La lecture des états émotionnels d’autrui suit une trajectoire complètement différente. La capacité à juger ce que ressent quelqu’un à partir d’une expression fugace, d’un ton de voix ou d’une phrase ambiguë continue de monter bien après la fin des études, pour atteindre un pic chez les quadragénaires et quinquagénaires. Pendant ce temps, le vocabulaire et les connaissances verbales s’enrichissent jusqu’à la fin de la soixantaine, parfois au-delà, ce qui offre encore plus de nuances pour comprendre et formuler ce qui se joue chez les autres.

Lire les émotions des autres, un travail d’équipe pour le cerveau

Décoder l’humeur de quelqu’un ne se résume pas à « lire sur un visage ». C’est ce qui permet d’éviter les énormes impairs, comme plaisanter avec une collègue en pleurs, mais aussi de choisir le bon moment pour proposer une idée ou aborder un sujet sensible. Les personnes autistes ou schizophrènes qui ont du mal à saisir ces signaux en paient le prix dans leurs relations, signe que cette compétence est au cœur de notre vie sociale.

Les neurosciences montrent que le cerveau s’appuie sur une mosaïque d’indices : les muscles du visage activent l’aire fusiforme des visages, l’amygdale réagit aux expressions de peur, la posture et le ton de la voix affinent le tableau, jusqu’aux odeurs qui peuvent accélérer la détection du dégoût. Des régions comme le cortex préfrontal médian et le sillon temporal supérieur servent de nœuds d’un véritable cerveau social, intégrant en quelques dizaines de millisecondes ces informations pour produire ce fameux « je sens bien qu’il y a un truc ».

À l’âge mûr, une intelligence émotionnelle plus fine au quotidien

Avec les années, nous accumulons des milliers de scènes émotionnelles observées : disputes, réconciliations, non-dits en open space, dîners de famille tendus ou chaleureux. Cette bibliothèque d’expériences donne à un adulte d’âge mûr un avantage discret mais réel pour capter qu’un collègue se ferme, qu’un ado plaisante pour masquer sa peur, ou que l’ironie d’un supérieur cache surtout de l’inquiétude.

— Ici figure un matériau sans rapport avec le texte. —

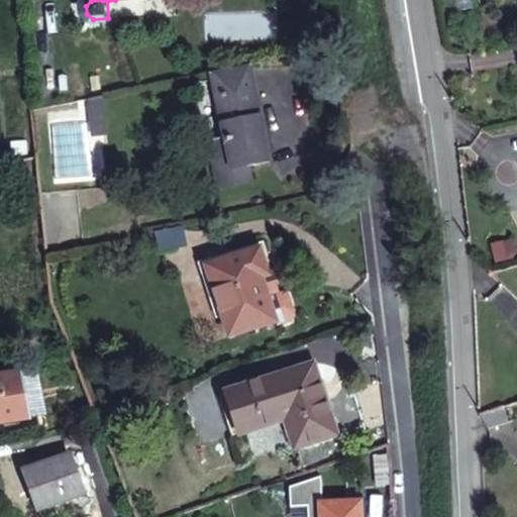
[(255,131),(248,93),(257,91),(252,64),(213,72),(225,136),(211,140),(217,174),(249,168),(271,163),(265,129),(255,131)]
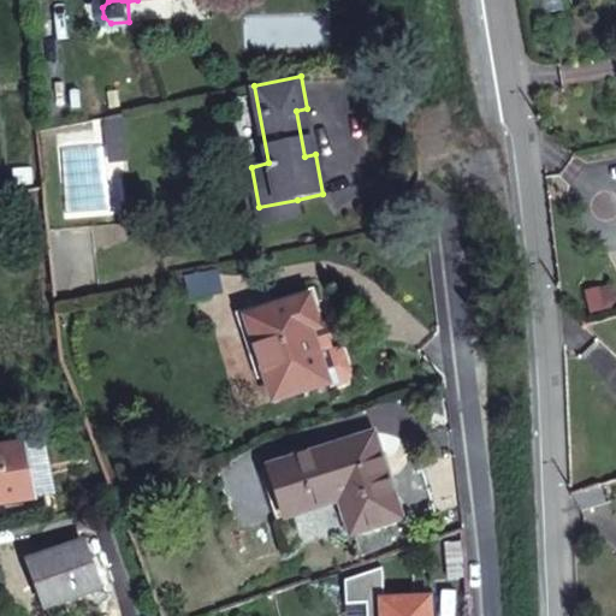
[(315,154),(307,108),(296,111),(304,157),(315,154)]
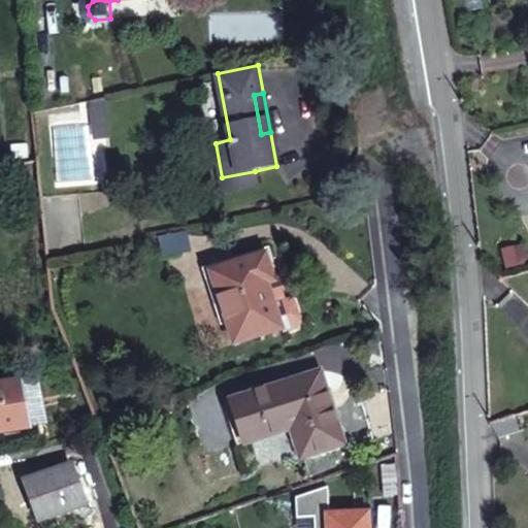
[(85,156),(85,135),(63,138),(66,182),(94,179),(94,165),(85,156)]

Tout le monde peut entretenir cette compétence en apprenant à regarder au-delà du seul visage : prêter attention à la posture, au rythme de la voix, au contexte, au changement d’odeur ou de respiration, puis se donner une seconde avant de réagir pour laisser le cerveau intégrer ces signaux plutôt que répondre au premier réflexe. Des programmes d’entraînement se développent déjà pour aider les personnes autistes ou schizophrènes à mieux décoder les émotions ; s’exposer à des interactions variées et rester curieuse des autres nourrit, à tout âge, cette forme de finesse mentale qui n’a rien à envier à la rapidité des vingt ans.

En bref

  • En ligne, Joshua Hartshorne et Laura Germine testent près de 50 000 personnes pour cartographier vitesse mentale, mémoire, lecture des émotions et vocabulaire selon l’âge.
  • Les résultats montrent que chaque capacité cognitive suit une courbe distincte, avec des pics à des âges différents et des déclins plus nuancés qu’on l’imagine.
  • Cette vision fine du cerveau social et de l’intelligence émotionnelle rebat les cartes entre jeunes rapides et adultes expérimentés, surtout dans la vie relationnelle.